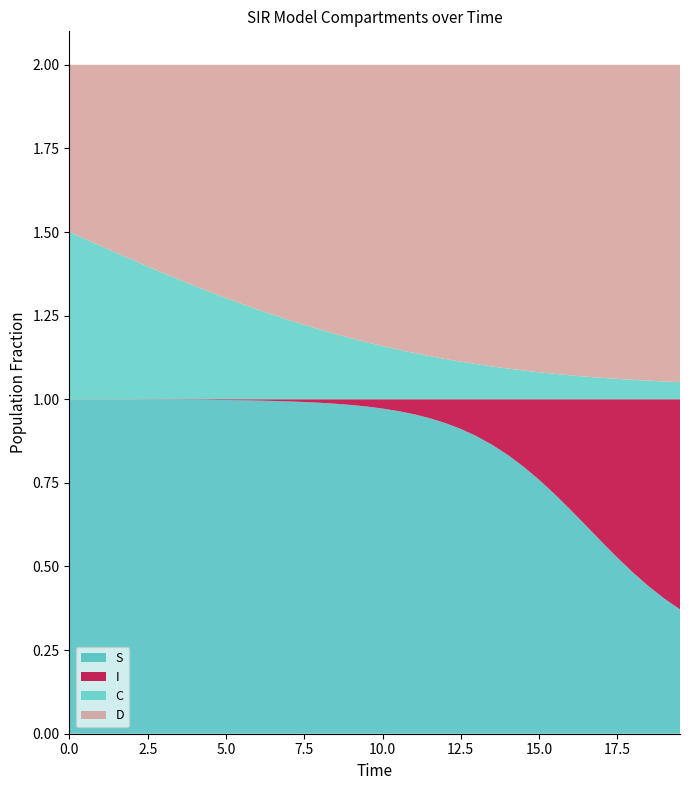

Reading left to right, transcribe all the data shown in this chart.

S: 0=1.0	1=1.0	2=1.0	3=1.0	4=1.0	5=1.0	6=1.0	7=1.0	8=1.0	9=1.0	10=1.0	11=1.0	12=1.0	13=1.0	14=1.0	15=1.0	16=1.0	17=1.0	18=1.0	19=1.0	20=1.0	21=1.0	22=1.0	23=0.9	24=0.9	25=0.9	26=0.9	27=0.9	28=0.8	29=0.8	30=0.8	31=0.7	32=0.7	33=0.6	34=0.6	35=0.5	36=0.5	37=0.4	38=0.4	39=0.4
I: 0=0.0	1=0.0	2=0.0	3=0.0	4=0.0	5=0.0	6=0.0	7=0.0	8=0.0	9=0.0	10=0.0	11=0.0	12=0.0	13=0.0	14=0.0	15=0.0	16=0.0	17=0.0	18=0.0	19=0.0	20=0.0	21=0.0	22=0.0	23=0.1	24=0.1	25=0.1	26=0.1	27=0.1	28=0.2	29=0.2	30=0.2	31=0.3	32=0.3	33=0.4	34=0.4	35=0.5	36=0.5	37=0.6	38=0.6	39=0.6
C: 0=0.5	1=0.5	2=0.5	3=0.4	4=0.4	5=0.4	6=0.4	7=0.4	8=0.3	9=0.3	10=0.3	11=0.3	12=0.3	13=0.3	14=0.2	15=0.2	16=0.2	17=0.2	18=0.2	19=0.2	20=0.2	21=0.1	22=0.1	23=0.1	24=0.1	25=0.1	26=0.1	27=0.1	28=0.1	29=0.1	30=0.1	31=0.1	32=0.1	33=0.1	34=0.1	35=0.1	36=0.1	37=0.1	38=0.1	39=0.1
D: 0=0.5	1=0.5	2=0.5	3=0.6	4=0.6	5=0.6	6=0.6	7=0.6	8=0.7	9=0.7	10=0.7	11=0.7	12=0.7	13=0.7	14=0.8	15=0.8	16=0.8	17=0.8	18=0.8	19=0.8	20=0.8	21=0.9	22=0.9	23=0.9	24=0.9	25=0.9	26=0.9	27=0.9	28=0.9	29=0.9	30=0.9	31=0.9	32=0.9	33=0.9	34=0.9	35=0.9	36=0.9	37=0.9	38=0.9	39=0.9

---

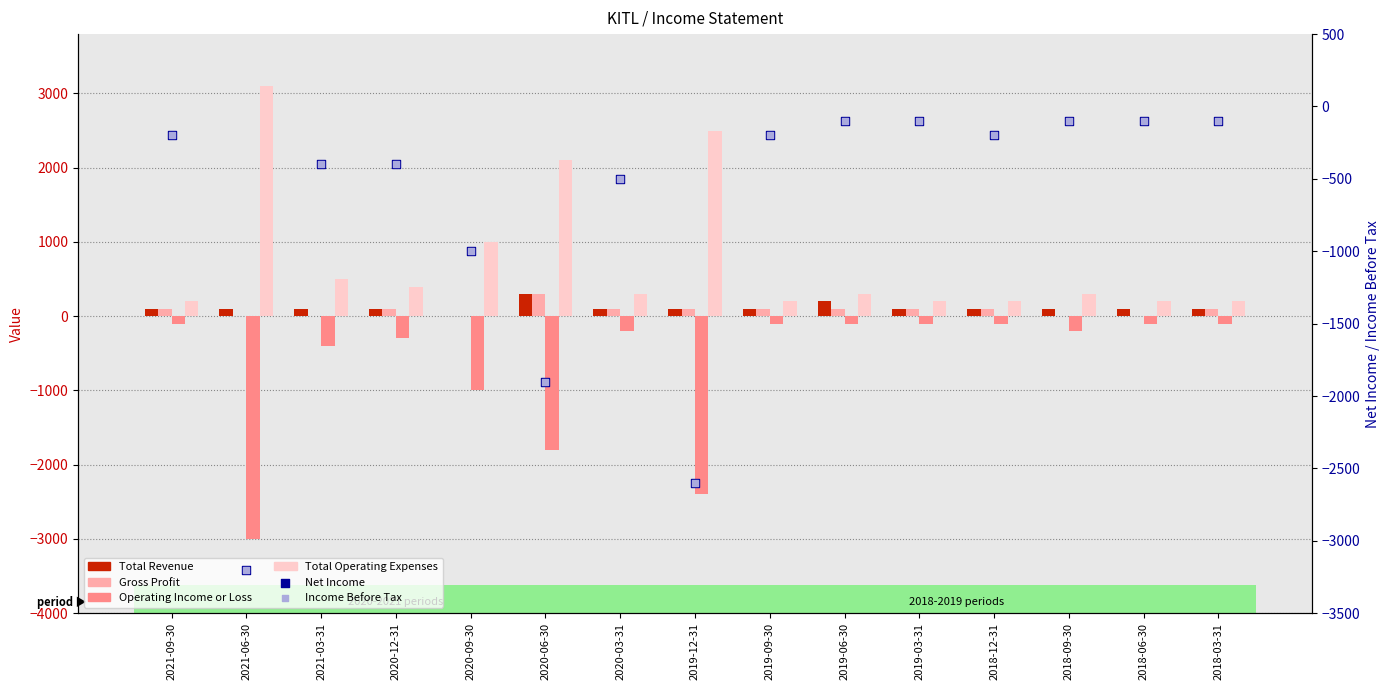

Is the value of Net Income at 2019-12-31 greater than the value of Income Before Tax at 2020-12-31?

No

» **The problem**:
Report each line of the records above that contains the string "left". Uppercase and lowercase letters count as different.

» **Output for this task**:
Reading left to right, transcribe all the data shown in this chart.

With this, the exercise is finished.